Document layout detection data:

■ ■ ■ ■

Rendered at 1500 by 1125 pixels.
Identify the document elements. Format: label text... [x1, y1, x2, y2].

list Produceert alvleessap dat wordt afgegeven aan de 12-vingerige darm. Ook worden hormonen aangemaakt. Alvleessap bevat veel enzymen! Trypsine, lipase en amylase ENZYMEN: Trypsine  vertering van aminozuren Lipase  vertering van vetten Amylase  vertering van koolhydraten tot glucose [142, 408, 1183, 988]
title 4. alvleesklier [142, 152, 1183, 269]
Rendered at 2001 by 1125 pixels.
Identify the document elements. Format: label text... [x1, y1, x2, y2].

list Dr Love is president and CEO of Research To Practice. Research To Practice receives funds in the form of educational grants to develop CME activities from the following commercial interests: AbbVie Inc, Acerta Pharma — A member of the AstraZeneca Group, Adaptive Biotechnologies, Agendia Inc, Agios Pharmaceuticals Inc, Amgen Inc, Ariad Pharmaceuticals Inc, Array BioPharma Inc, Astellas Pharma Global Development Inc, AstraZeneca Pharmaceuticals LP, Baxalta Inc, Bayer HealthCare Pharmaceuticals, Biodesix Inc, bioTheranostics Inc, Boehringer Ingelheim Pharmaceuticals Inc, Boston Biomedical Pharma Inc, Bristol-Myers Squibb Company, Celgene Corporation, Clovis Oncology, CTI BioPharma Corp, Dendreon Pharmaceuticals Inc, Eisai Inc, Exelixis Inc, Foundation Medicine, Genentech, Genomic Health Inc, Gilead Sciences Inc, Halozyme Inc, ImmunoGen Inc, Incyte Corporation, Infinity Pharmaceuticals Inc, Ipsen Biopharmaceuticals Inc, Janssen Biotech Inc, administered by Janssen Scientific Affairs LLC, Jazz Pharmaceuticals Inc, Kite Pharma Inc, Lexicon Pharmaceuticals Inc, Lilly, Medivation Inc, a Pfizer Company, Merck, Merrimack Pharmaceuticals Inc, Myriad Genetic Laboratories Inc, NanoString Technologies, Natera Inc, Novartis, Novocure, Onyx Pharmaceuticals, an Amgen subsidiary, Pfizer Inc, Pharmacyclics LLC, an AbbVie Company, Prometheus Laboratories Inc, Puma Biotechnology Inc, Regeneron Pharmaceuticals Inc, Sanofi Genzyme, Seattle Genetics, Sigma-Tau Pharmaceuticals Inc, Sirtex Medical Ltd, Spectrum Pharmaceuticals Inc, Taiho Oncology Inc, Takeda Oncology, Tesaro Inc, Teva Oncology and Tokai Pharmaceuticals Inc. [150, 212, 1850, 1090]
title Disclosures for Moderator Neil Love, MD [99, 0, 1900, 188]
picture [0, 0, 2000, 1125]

■ ■ ■ ■

__Problem details__. Copy out all of the records above with nothing altered.

__Solved exercise__.
Rendered at 1500 by 1125 pixels.
Identify the document elements. Format: label text... [x1, y1, x2, y2].

list Produceert alvleessap dat wordt afgegeven aan de 12-vingerige darm. Ook worden hormonen aangemaakt. Alvleessap bevat veel enzymen! Trypsine, lipase en amylase ENZYMEN: Trypsine  vertering van aminozuren Lipase  vertering van vetten Amylase  vertering van koolhydraten tot glucose [142, 408, 1183, 988]
title 4. alvleesklier [142, 152, 1183, 269]
Rendered at 2001 by 1125 pixels.
Identify the document elements. Format: label text... [x1, y1, x2, y2].

list Dr Love is president and CEO of Research To Practice. Research To Practice receives funds in the form of educational grants to develop CME activities from the following commercial interests: AbbVie Inc, Acerta Pharma — A member of the AstraZeneca Group, Adaptive Biotechnologies, Agendia Inc, Agios Pharmaceuticals Inc, Amgen Inc, Ariad Pharmaceuticals Inc, Array BioPharma Inc, Astellas Pharma Global Development Inc, AstraZeneca Pharmaceuticals LP, Baxalta Inc, Bayer HealthCare Pharmaceuticals, Biodesix Inc, bioTheranostics Inc, Boehringer Ingelheim Pharmaceuticals Inc, Boston Biomedical Pharma Inc, Bristol-Myers Squibb Company, Celgene Corporation, Clovis Oncology, CTI BioPharma Corp, Dendreon Pharmaceuticals Inc, Eisai Inc, Exelixis Inc, Foundation Medicine, Genentech, Genomic Health Inc, Gilead Sciences Inc, Halozyme Inc, ImmunoGen Inc, Incyte Corporation, Infinity Pharmaceuticals Inc, Ipsen Biopharmaceuticals Inc, Janssen Biotech Inc, administered by Janssen Scientific Affairs LLC, Jazz Pharmaceuticals Inc, Kite Pharma Inc, Lexicon Pharmaceuticals Inc, Lilly, Medivation Inc, a Pfizer Company, Merck, Merrimack Pharmaceuticals Inc, Myriad Genetic Laboratories Inc, NanoString Technologies, Natera Inc, Novartis, Novocure, Onyx Pharmaceuticals, an Amgen subsidiary, Pfizer Inc, Pharmacyclics LLC, an AbbVie Company, Prometheus Laboratories Inc, Puma Biotechnology Inc, Regeneron Pharmaceuticals Inc, Sanofi Genzyme, Seattle Genetics, Sigma-Tau Pharmaceuticals Inc, Sirtex Medical Ltd, Spectrum Pharmaceuticals Inc, Taiho Oncology Inc, Takeda Oncology, Tesaro Inc, Teva Oncology and Tokai Pharmaceuticals Inc. [150, 212, 1850, 1090]
title Disclosures for Moderator Neil Love, MD [99, 0, 1900, 188]
picture [0, 0, 2000, 1125]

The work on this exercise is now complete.